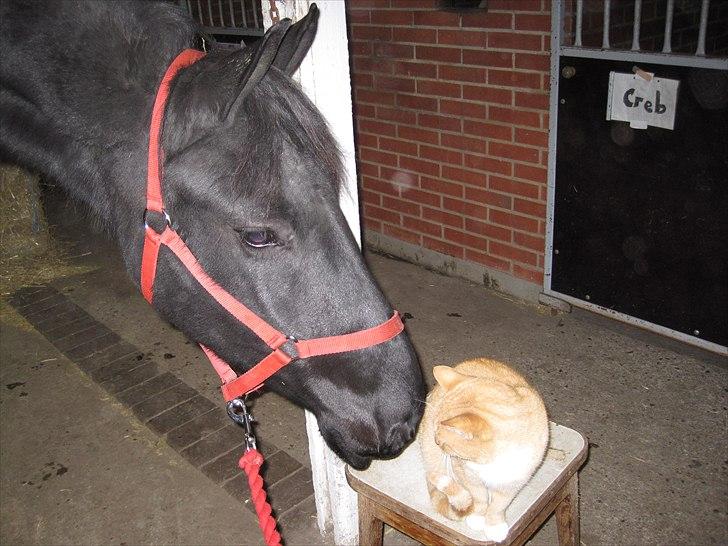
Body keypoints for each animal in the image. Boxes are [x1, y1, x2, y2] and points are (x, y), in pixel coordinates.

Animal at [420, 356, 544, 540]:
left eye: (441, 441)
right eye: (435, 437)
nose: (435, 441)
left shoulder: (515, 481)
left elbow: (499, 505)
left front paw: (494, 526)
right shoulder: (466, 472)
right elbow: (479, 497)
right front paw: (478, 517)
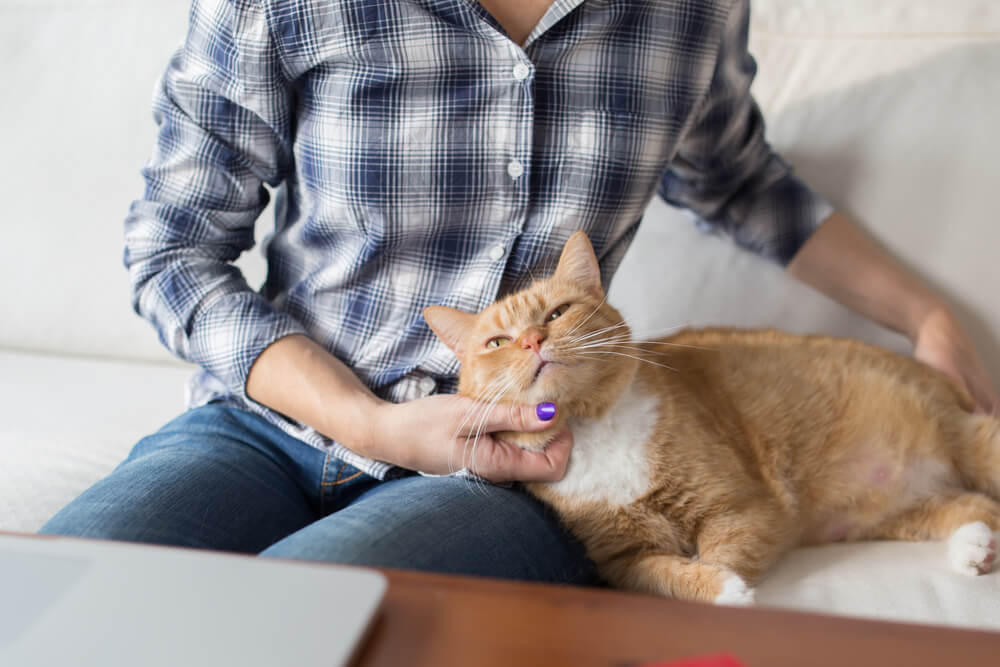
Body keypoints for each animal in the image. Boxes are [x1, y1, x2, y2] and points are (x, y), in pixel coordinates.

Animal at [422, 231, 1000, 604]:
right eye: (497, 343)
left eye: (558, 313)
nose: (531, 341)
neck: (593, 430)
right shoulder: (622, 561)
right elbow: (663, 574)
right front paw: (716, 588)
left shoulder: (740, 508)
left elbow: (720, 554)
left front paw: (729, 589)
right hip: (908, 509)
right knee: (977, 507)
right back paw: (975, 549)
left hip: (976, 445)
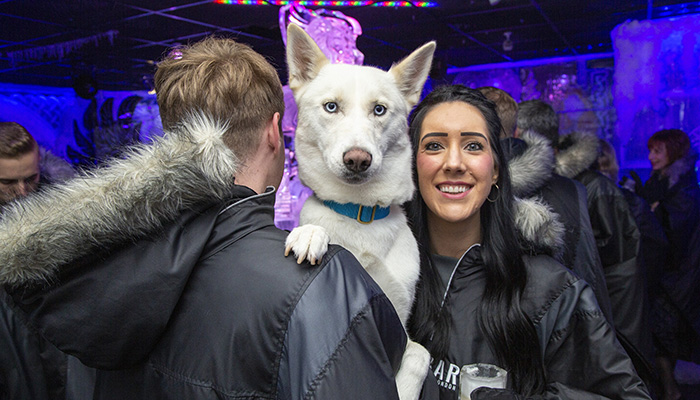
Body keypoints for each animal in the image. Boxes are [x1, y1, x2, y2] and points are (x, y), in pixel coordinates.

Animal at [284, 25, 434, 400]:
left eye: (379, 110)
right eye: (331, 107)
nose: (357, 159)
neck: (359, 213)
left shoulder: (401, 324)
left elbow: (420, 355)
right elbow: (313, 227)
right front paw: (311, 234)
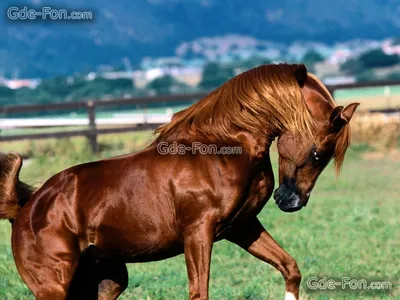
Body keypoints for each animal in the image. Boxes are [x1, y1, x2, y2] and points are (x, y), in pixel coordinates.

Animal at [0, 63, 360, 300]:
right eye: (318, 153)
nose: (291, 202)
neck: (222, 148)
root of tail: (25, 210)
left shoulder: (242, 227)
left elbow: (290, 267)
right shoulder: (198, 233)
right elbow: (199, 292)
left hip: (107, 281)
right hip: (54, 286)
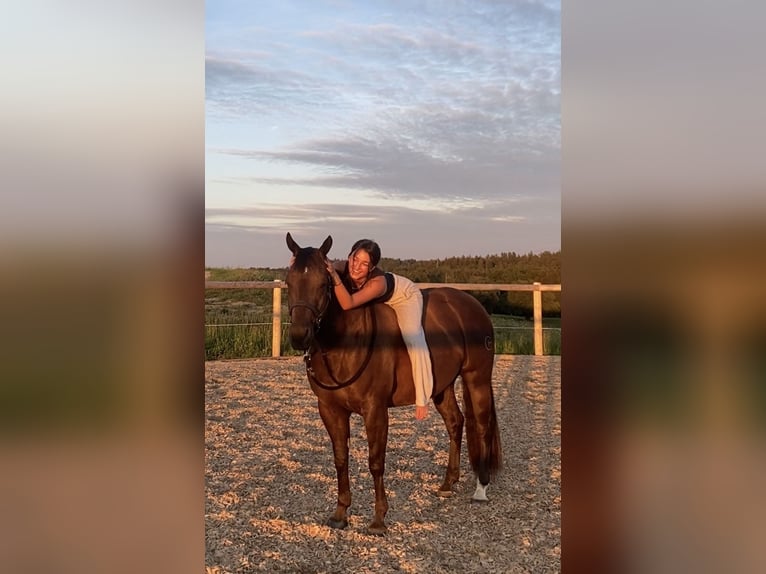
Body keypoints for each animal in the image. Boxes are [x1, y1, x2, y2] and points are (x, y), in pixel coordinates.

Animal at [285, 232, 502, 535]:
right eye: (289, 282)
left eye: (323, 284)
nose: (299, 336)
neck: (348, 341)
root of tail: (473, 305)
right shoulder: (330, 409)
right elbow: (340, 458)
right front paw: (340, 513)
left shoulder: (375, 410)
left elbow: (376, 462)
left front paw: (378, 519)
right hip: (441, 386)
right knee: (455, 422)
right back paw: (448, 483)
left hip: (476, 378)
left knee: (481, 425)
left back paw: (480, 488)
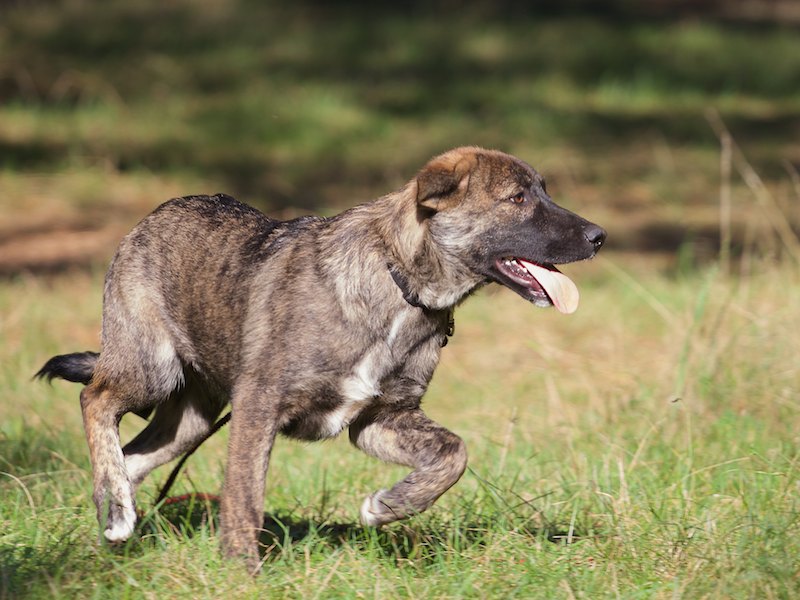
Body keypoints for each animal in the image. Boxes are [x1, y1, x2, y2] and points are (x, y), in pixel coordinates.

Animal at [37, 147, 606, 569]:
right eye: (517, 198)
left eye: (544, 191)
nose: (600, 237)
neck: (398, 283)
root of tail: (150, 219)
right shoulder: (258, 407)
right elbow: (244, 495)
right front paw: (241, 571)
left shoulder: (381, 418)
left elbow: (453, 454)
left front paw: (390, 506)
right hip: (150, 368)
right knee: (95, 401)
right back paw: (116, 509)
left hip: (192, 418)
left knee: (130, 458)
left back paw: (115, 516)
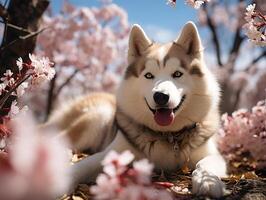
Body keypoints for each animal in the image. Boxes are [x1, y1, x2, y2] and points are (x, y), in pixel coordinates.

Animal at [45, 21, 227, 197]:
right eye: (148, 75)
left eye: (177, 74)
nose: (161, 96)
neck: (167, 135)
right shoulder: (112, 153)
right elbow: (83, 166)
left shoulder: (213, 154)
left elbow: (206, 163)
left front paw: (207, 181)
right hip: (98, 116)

**Activity**
A verbatim copy of the material, pictures excluded, is what must be produced.

**Solution for this task**
Body keypoints for each animal in the image. Boxes are [x1, y1, x2, y2] and points are (x, y), in pixel coordinates.

Animal at [420, 356, 544, 540]:
left eye: (441, 441)
right eye: (435, 437)
nose: (435, 441)
left shoulder: (515, 481)
left elbow: (499, 505)
left front paw: (494, 526)
right shoulder: (466, 472)
right elbow: (479, 497)
right front paw: (478, 517)
Body keypoints for each animal in the image. Boxes are [x1, y1, x2, y2] and points are (x, y), in pixel coordinates.

Animal at [422, 231, 1000, 604]:
right eye: (497, 343)
left eye: (558, 313)
nose: (531, 341)
neck: (593, 430)
right shoulder: (622, 561)
right elbow: (663, 574)
right front paw: (716, 588)
left shoulder: (740, 508)
left elbow: (720, 554)
left front paw: (729, 589)
right hip: (908, 509)
right knee: (977, 507)
right back paw: (975, 549)
left hip: (976, 445)
Body keypoints for each animal in the image. Boxes are [x1, y1, x2, y2] and points are (x, y), in pixel coordinates.

Animal at [284, 25, 434, 400]:
left eye: (379, 110)
right eye: (331, 107)
nose: (357, 159)
neck: (359, 213)
left shoulder: (401, 324)
left elbow: (420, 355)
right elbow: (313, 227)
right front paw: (311, 234)
Body keypoints for each animal in the image. Boxes are [x1, y1, x2, y2] and points are (x, y), in pixel coordinates.

Animal at [0, 63, 360, 300]:
right eye: (318, 153)
nose: (291, 202)
neck: (222, 148)
root of tail: (25, 210)
left shoulder: (242, 227)
left elbow: (290, 267)
right shoulder: (198, 233)
right elbow: (199, 292)
left hip: (107, 281)
right hip: (54, 286)
Body keypoints for each animal in the image. Boxes are [x1, y1, x2, y2] and points are (x, y), in pixel coordinates.

Animal at [285, 232, 502, 535]:
right eye: (289, 282)
left eye: (323, 284)
nose: (299, 336)
neck: (348, 341)
root of tail: (473, 305)
right shoulder: (330, 409)
right elbow: (340, 458)
right front paw: (340, 513)
left shoulder: (375, 410)
left elbow: (376, 462)
left front paw: (378, 519)
right hip: (441, 386)
right knee: (455, 422)
right back paw: (448, 483)
left hip: (476, 378)
left knee: (481, 425)
left back paw: (480, 488)
Body keypoints for each animal in the image. Boxes are [x1, y1, x2, y2] and points are (x, y), in pixel coordinates.

Animal at [37, 147, 606, 569]:
right eye: (517, 198)
left eye: (544, 191)
nose: (600, 237)
neck: (398, 283)
root of tail: (150, 219)
right shoulder: (258, 407)
right elbow: (244, 495)
right front paw: (241, 571)
left shoulder: (381, 418)
left elbow: (453, 454)
left front paw: (390, 506)
right hip: (150, 368)
right knee: (95, 401)
right back paw: (116, 509)
left hip: (192, 418)
left knee: (130, 458)
left back paw: (115, 516)
Body keypoints for each animal in the image. Boxes are [x1, y1, x2, y2] and points are (x, y), in pixel coordinates.

Animal at [45, 21, 227, 197]:
right eye: (148, 75)
left eye: (177, 74)
nose: (161, 96)
neck: (167, 135)
right shoulder: (112, 153)
right elbow: (83, 166)
left shoulder: (213, 154)
left elbow: (206, 163)
left front paw: (207, 181)
right hip: (98, 116)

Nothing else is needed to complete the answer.